Claims What is claimed is:

1. A nanoparticle composition comprising rapamycin, an antioxidant, and a pulmonary surfactant protein.

2. The nanoparticle composition of Claim 1, wherein the pulmonary surfactant protein is a pulmonary surfactant protein A.

3. The nanoparticle composition of Claim 1, wherein the pulmonary surfactant protein is a pulmonary surfactant protein D.

4. The nanoparticle composition of Claim 1, wherein the antioxidant is one or more of melatonin, spermidine, and N-acetyl-L-cysteine.

5. A method of treating a viral infection, comprising: administering to a subject with the viral infection a therapeutically effective amount of a nanoparticle composition containing rapamycin, an antioxidant, and a pulmonary surfactant protein.

6. The method of treating the viral infection of Claim 5, wherein the viral infection is severe acute respiratory syndrome.

7. The method of treating the viral infection of Claim 5, wherein the viral infection is influenza.

8. The method of treating the viral infection of Claim 5, wherein the pulmonary surfactant protein is a pulmonary surfactant protein A.

9. The method of treating the viral infection of Claim 5, wherein the pulmonary surfactant protein is a pulmonary surfactant protein D.

10. The method of treating the viral infection of Claim 5, wherein the antioxidant is one or more of melatonin, spermidine, and N-acetyl-L-cysteine.

11. A method of treating a bacterial infection, comprising: administering to a subject with the bacterial infection a therapeutically effective amount of a nanoparticle composition containing rapamycin, an antioxidant, and a pulmonary surfactant protein.

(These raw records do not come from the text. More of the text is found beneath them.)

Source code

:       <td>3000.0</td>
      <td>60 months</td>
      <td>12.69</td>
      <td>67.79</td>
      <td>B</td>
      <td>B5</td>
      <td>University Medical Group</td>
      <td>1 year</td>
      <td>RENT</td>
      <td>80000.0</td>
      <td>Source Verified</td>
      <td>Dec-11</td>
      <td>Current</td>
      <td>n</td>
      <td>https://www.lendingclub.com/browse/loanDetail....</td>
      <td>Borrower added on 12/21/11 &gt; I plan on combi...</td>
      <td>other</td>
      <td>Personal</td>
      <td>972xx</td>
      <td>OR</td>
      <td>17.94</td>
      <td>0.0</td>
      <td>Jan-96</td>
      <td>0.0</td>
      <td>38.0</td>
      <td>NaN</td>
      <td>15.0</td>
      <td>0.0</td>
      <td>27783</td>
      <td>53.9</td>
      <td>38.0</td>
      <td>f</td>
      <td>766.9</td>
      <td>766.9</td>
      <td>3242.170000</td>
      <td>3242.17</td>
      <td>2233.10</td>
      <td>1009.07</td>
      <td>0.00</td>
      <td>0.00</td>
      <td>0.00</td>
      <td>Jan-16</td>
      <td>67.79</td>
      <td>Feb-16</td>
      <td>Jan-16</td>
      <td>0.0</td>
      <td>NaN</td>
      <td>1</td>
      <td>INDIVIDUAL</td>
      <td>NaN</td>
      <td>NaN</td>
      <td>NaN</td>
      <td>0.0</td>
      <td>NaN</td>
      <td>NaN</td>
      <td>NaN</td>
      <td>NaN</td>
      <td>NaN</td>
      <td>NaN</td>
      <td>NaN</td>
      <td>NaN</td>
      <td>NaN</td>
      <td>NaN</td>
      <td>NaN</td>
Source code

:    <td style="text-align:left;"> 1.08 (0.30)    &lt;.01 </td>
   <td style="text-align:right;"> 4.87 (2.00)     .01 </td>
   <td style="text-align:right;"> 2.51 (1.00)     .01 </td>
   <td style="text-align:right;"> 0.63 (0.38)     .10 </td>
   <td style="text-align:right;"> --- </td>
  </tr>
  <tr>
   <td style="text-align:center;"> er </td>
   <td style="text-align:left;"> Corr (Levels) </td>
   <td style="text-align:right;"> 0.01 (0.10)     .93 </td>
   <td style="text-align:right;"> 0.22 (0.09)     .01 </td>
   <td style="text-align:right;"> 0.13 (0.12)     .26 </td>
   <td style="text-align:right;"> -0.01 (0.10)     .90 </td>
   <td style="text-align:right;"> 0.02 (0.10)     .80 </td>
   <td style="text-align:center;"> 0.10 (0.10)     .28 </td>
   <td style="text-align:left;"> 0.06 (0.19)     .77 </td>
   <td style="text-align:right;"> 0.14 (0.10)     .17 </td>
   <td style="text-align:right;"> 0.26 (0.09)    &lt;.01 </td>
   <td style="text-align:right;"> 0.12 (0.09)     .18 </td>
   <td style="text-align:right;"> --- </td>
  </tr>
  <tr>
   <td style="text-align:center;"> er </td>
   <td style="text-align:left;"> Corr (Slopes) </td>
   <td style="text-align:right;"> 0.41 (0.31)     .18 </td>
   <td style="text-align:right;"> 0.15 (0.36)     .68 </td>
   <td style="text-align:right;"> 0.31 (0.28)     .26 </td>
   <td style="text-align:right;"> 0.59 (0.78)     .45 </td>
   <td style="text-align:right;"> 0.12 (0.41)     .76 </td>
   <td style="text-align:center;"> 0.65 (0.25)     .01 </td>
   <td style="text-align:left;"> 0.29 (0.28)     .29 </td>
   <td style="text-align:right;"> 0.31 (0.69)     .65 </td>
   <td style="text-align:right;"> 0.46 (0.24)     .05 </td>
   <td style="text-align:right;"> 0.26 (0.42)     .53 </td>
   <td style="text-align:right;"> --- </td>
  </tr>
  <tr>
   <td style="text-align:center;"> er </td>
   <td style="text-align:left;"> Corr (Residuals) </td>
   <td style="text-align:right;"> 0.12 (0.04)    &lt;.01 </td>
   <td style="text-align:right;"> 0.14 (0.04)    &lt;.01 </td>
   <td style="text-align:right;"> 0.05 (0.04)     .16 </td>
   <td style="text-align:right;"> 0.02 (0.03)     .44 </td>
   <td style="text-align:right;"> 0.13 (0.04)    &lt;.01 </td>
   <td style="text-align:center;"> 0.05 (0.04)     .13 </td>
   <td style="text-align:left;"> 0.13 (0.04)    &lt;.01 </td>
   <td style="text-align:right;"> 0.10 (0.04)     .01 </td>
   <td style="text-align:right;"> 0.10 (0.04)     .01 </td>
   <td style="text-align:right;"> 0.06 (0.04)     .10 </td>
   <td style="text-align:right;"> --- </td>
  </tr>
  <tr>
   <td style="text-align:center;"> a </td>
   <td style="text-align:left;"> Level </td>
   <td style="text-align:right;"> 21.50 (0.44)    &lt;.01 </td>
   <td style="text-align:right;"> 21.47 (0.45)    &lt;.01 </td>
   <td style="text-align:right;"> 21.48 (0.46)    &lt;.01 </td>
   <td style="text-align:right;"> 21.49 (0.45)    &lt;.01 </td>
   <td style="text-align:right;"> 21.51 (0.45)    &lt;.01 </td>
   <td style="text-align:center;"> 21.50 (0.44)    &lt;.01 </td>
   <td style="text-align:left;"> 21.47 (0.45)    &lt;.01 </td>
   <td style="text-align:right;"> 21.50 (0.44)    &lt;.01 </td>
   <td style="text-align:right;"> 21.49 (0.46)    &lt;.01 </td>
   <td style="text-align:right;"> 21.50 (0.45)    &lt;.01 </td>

12. The method of treating the bacterial infection of Claim 11, wherein the bacterial infection is a Mycobacterium tuberculosis infection.

13. The method of treating the bacterial infection of Claim 11, wherein the pulmonary surfactant protein is a pulmonary surfactant protein A.

14. The method of treating the bacterial infection of Claim 11, wherein the pulmonary surfactant protein is a pulmonary surfactant protein D.

15. The method of treating the bacterial infection of Claim 11, wherein the antioxidant is one or more of melatonin, spermidine, and N-acetyl-L-cysteine.